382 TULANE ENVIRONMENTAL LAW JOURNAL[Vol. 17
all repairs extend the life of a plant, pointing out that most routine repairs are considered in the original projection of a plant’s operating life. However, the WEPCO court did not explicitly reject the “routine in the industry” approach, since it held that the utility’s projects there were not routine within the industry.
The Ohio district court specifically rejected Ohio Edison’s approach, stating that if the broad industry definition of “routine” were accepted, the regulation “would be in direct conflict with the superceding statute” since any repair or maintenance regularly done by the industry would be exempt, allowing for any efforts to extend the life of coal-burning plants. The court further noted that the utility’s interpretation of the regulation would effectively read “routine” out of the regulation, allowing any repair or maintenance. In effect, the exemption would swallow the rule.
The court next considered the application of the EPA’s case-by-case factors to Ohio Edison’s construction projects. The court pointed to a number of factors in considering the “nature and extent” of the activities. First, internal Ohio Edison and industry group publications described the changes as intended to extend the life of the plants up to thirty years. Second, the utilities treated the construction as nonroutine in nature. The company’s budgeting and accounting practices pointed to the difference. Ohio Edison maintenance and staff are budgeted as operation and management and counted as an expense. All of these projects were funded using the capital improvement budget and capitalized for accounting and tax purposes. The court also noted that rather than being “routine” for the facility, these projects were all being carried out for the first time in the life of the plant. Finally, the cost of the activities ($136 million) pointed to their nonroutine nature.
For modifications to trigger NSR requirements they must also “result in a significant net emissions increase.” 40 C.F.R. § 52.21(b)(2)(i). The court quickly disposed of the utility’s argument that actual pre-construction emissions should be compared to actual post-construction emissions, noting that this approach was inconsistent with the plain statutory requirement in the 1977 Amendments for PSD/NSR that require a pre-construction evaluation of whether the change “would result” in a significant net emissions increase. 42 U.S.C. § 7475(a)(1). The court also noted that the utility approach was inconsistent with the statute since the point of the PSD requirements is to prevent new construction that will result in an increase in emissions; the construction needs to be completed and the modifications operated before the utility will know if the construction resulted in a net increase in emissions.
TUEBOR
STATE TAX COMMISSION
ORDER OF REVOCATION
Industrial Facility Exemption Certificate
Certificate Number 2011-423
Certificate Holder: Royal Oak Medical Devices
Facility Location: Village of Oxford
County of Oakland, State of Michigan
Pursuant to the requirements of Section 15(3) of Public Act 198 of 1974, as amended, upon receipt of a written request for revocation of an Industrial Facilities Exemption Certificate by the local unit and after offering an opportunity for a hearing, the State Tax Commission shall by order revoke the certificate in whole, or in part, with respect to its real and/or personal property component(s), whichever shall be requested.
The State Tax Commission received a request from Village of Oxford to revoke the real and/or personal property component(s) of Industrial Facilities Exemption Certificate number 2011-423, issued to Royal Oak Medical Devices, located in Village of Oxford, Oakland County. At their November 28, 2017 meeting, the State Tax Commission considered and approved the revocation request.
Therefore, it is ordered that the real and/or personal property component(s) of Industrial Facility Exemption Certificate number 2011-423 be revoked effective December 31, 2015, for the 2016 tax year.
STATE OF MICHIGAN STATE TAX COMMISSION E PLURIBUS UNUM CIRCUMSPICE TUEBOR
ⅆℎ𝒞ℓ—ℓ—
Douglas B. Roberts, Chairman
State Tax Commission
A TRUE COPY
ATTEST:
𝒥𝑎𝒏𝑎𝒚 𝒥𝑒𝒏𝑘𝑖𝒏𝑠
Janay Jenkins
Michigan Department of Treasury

▶ **Work to complete**
Repeat the material word for word, with no line missing.

▶ **Your response**
382 TULANE ENVIRONMENTAL LAW JOURNAL[Vol. 17
all repairs extend the life of a plant, pointing out that most routine repairs are considered in the original projection of a plant’s operating life. However, the WEPCO court did not explicitly reject the “routine in the industry” approach, since it held that the utility’s projects there were not routine within the industry.
The Ohio district court specifically rejected Ohio Edison’s approach, stating that if the broad industry definition of “routine” were accepted, the regulation “would be in direct conflict with the superceding statute” since any repair or maintenance regularly done by the industry would be exempt, allowing for any efforts to extend the life of coal-burning plants. The court further noted that the utility’s interpretation of the regulation would effectively read “routine” out of the regulation, allowing any repair or maintenance. In effect, the exemption would swallow the rule.
The court next considered the application of the EPA’s case-by-case factors to Ohio Edison’s construction projects. The court pointed to a number of factors in considering the “nature and extent” of the activities. First, internal Ohio Edison and industry group publications described the changes as intended to extend the life of the plants up to thirty years. Second, the utilities treated the construction as nonroutine in nature. The company’s budgeting and accounting practices pointed to the difference. Ohio Edison maintenance and staff are budgeted as operation and management and counted as an expense. All of these projects were funded using the capital improvement budget and capitalized for accounting and tax purposes. The court also noted that rather than being “routine” for the facility, these projects were all being carried out for the first time in the life of the plant. Finally, the cost of the activities ($136 million) pointed to their nonroutine nature.
For modifications to trigger NSR requirements they must also “result in a significant net emissions increase.” 40 C.F.R. § 52.21(b)(2)(i). The court quickly disposed of the utility’s argument that actual pre-construction emissions should be compared to actual post-construction emissions, noting that this approach was inconsistent with the plain statutory requirement in the 1977 Amendments for PSD/NSR that require a pre-construction evaluation of whether the change “would result” in a significant net emissions increase. 42 U.S.C. § 7475(a)(1). The court also noted that the utility approach was inconsistent with the statute since the point of the PSD requirements is to prevent new construction that will result in an increase in emissions; the construction needs to be completed and the modifications operated before the utility will know if the construction resulted in a net increase in emissions.
TUEBOR
STATE TAX COMMISSION
ORDER OF REVOCATION
Industrial Facility Exemption Certificate
Certificate Number 2011-423
Certificate Holder: Royal Oak Medical Devices
Facility Location: Village of Oxford
County of Oakland, State of Michigan
Pursuant to the requirements of Section 15(3) of Public Act 198 of 1974, as amended, upon receipt of a written request for revocation of an Industrial Facilities Exemption Certificate by the local unit and after offering an opportunity for a hearing, the State Tax Commission shall by order revoke the certificate in whole, or in part, with respect to its real and/or personal property component(s), whichever shall be requested.
The State Tax Commission received a request from Village of Oxford to revoke the real and/or personal property component(s) of Industrial Facilities Exemption Certificate number 2011-423, issued to Royal Oak Medical Devices, located in Village of Oxford, Oakland County. At their November 28, 2017 meeting, the State Tax Commission considered and approved the revocation request.
Therefore, it is ordered that the real and/or personal property component(s) of Industrial Facility Exemption Certificate number 2011-423 be revoked effective December 31, 2015, for the 2016 tax year.
STATE OF MICHIGAN STATE TAX COMMISSION E PLURIBUS UNUM CIRCUMSPICE TUEBOR
ⅆℎ𝒞ℓ—ℓ—
Douglas B. Roberts, Chairman
State Tax Commission
A TRUE COPY
ATTEST:
𝒥𝑎𝒏𝑎𝒚 𝒥𝑒𝒏𝑘𝑖𝒏𝑠
Janay Jenkins
Michigan Department of Treasury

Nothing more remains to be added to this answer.